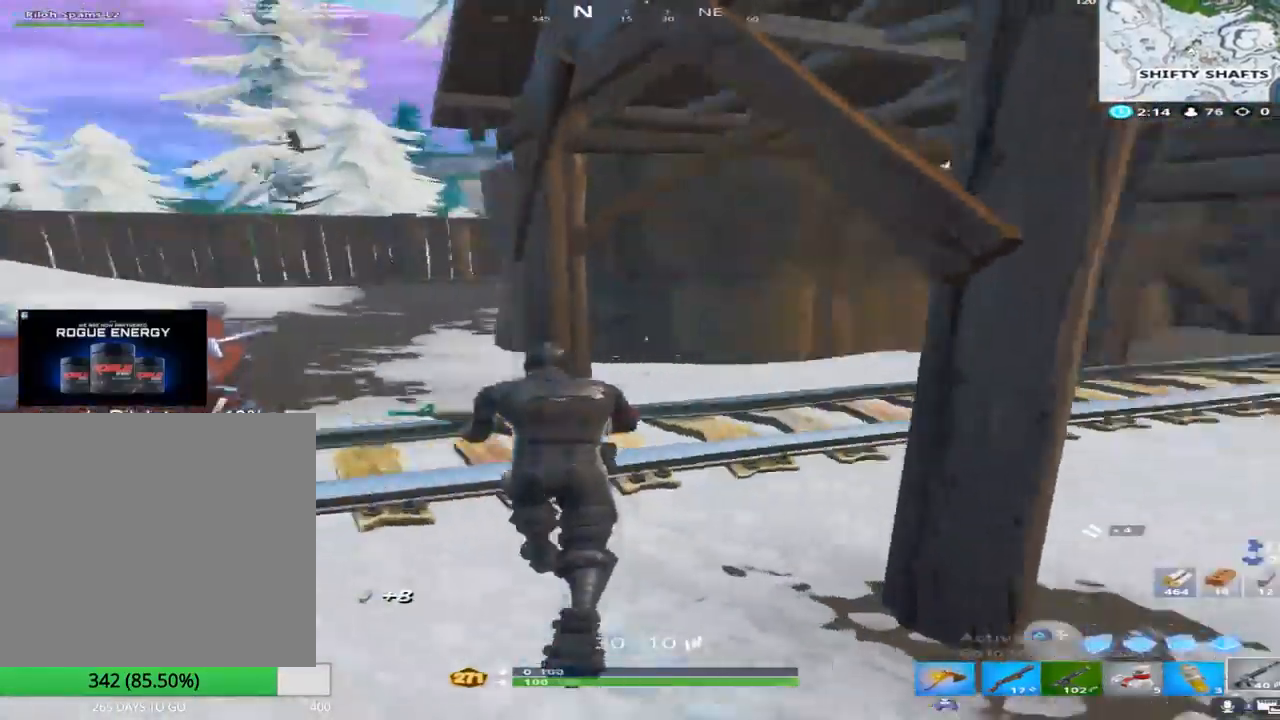
{"buttons": ["R3"], "left_stick": "up", "right_stick": "center", "events": [[150, "right_stick", "center"], [500, "R3", "down"]]}
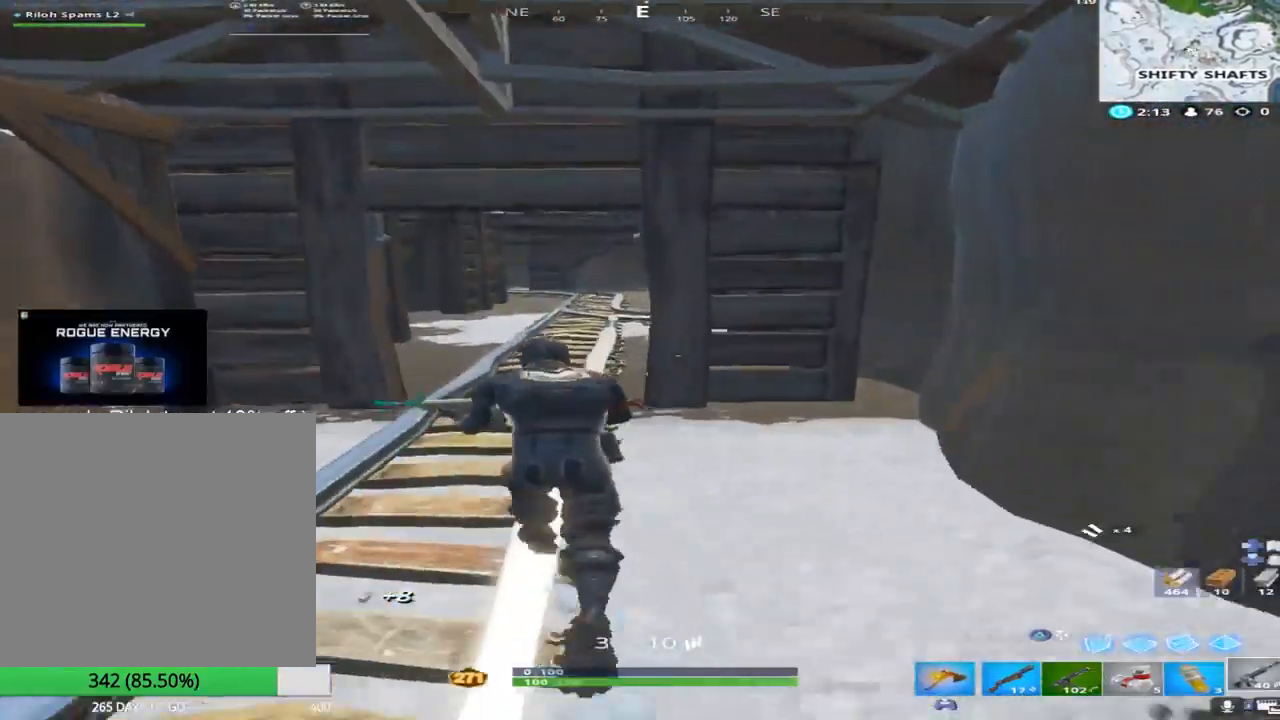
{"buttons": [], "left_stick": "up", "right_stick": "down", "events": [[100, "R3", "up"], [150, "CROSS", "down"], [250, "right_stick", "down-left"], [283, "CROSS", "up"], [467, "right_stick", "down"]]}
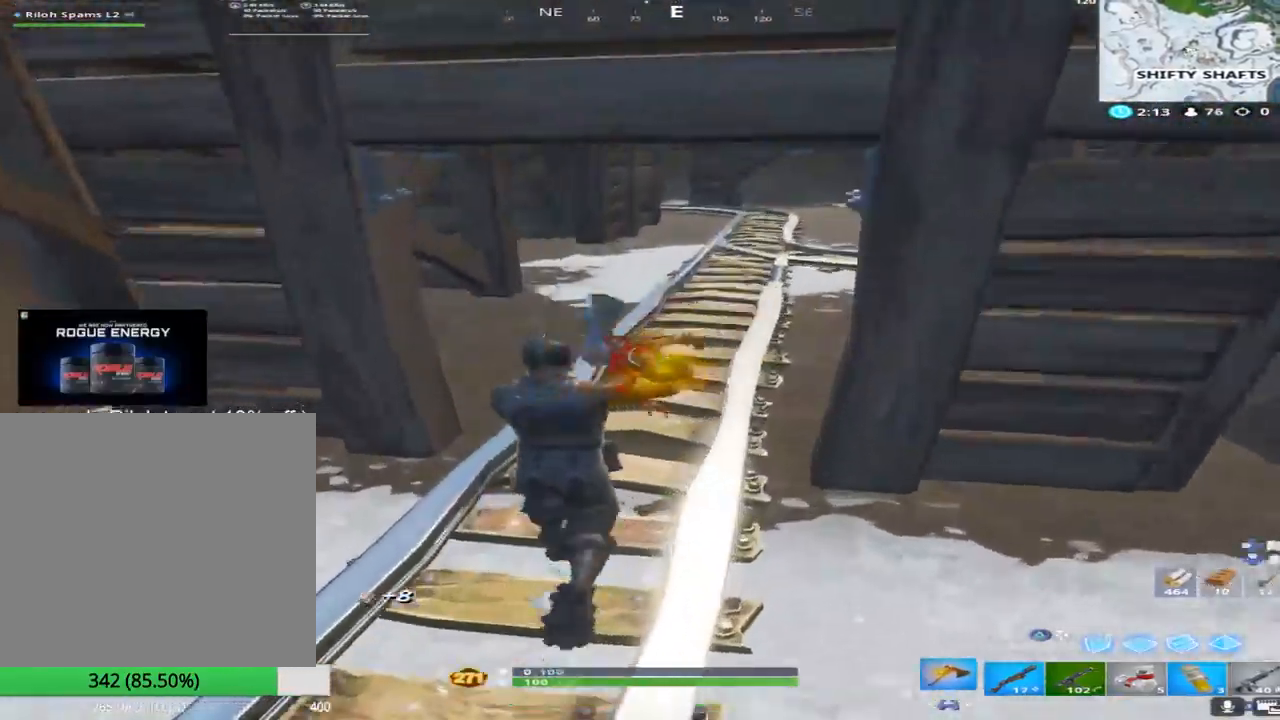
{"buttons": ["R2"], "left_stick": "right", "right_stick": "down", "events": [[167, "R2", "down"], [383, "right_stick", "center"], [450, "right_stick", "down"], [500, "left_stick", "right"]]}
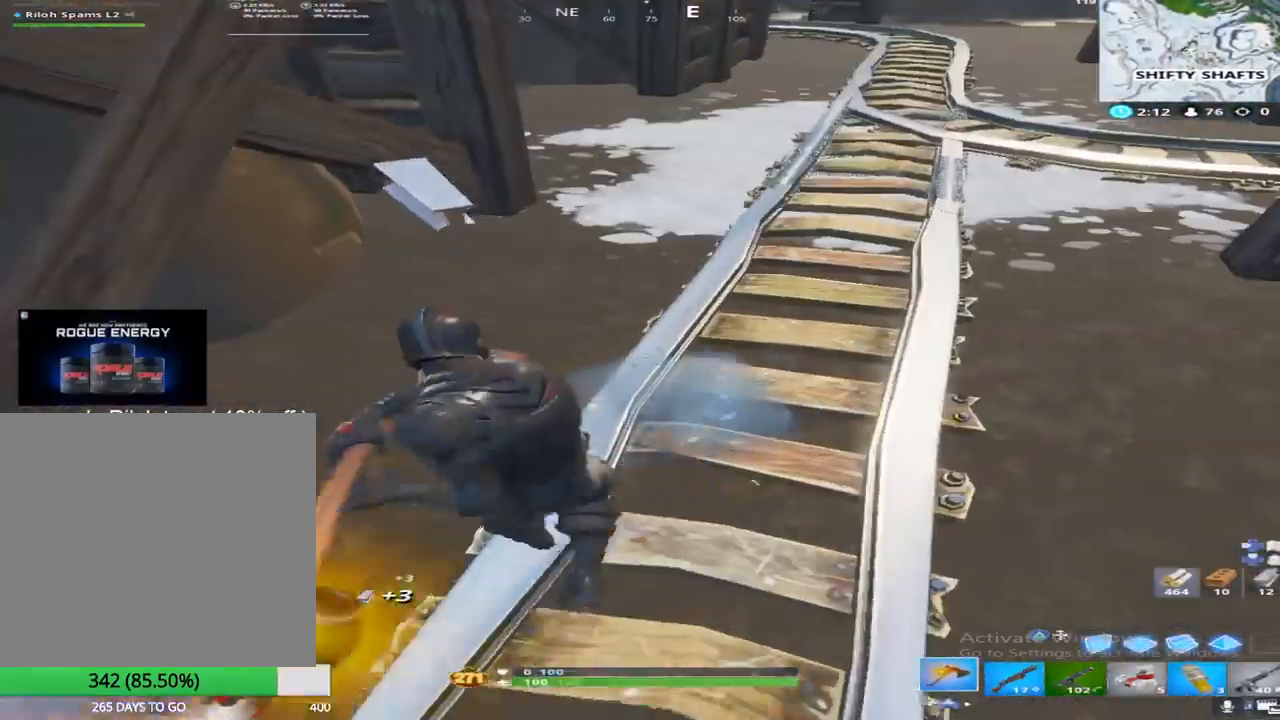
{"buttons": ["R2"], "left_stick": "up-right", "right_stick": "center", "events": [[50, "left_stick", "down-right"], [250, "left_stick", "up-right"], [250, "right_stick", "down-left"], [483, "right_stick", "center"]]}
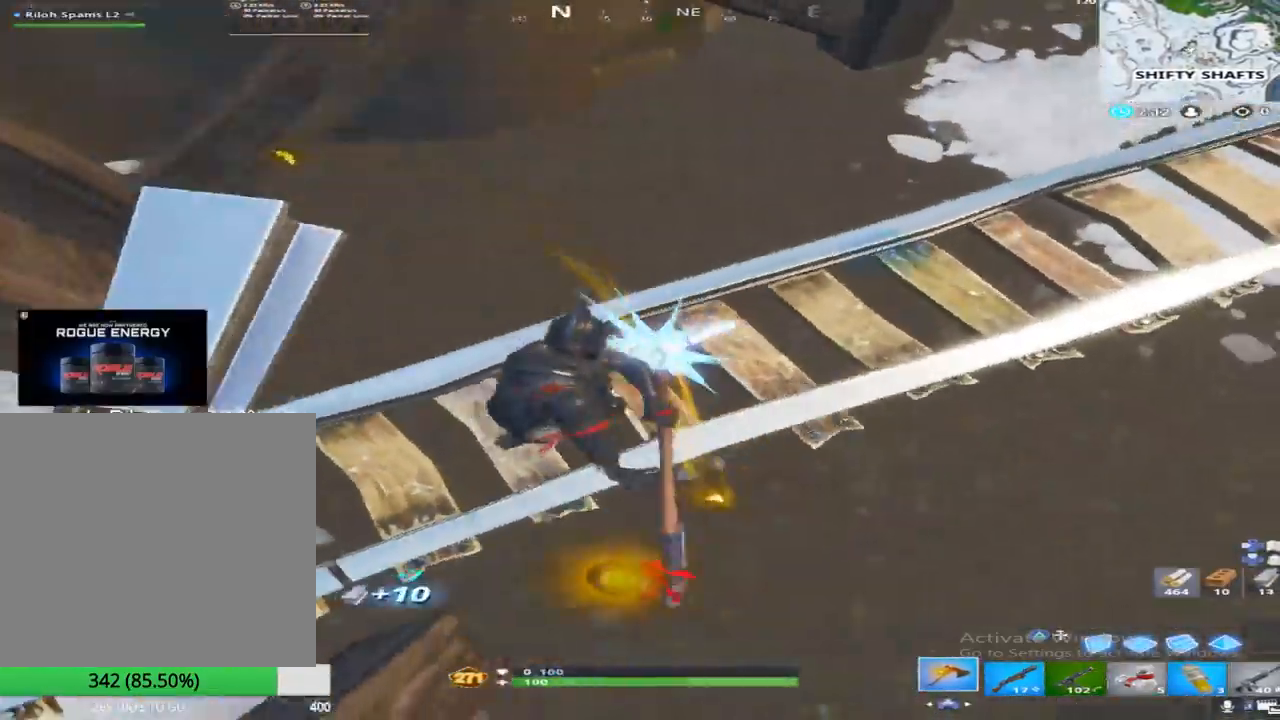
{"buttons": ["R2"], "left_stick": "up-right", "right_stick": "down-left", "events": [[33, "right_stick", "up-right"], [267, "right_stick", "center"], [350, "right_stick", "down"], [400, "right_stick", "down-left"]]}
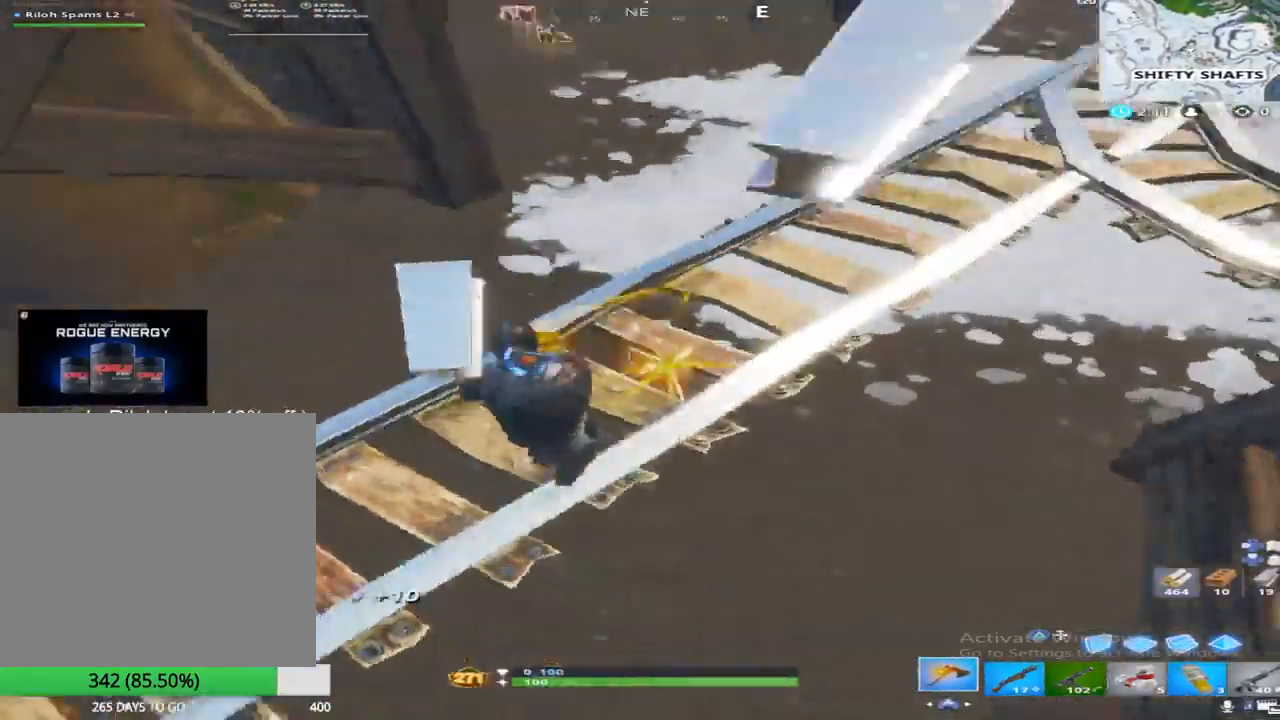
{"buttons": ["R2"], "left_stick": "down-right", "right_stick": "left", "events": [[83, "right_stick", "center"], [117, "left_stick", "down-right"], [217, "right_stick", "up-left"], [467, "right_stick", "left"]]}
_ _ _
■ **Problem**: Restate the material above word for word; pictures do not belong in the copy.

■ **Final answer**:
{"buttons": ["R3"], "left_stick": "up", "right_stick": "center", "events": [[150, "right_stick", "center"], [500, "R3", "down"]]}
{"buttons": [], "left_stick": "up", "right_stick": "down", "events": [[100, "R3", "up"], [150, "CROSS", "down"], [250, "right_stick", "down-left"], [283, "CROSS", "up"], [467, "right_stick", "down"]]}
{"buttons": ["R2"], "left_stick": "right", "right_stick": "down", "events": [[167, "R2", "down"], [383, "right_stick", "center"], [450, "right_stick", "down"], [500, "left_stick", "right"]]}
{"buttons": ["R2"], "left_stick": "up-right", "right_stick": "center", "events": [[50, "left_stick", "down-right"], [250, "left_stick", "up-right"], [250, "right_stick", "down-left"], [483, "right_stick", "center"]]}
{"buttons": ["R2"], "left_stick": "up-right", "right_stick": "down-left", "events": [[33, "right_stick", "up-right"], [267, "right_stick", "center"], [350, "right_stick", "down"], [400, "right_stick", "down-left"]]}
{"buttons": ["R2"], "left_stick": "down-right", "right_stick": "left", "events": [[83, "right_stick", "center"], [117, "left_stick", "down-right"], [217, "right_stick", "up-left"], [467, "right_stick", "left"]]}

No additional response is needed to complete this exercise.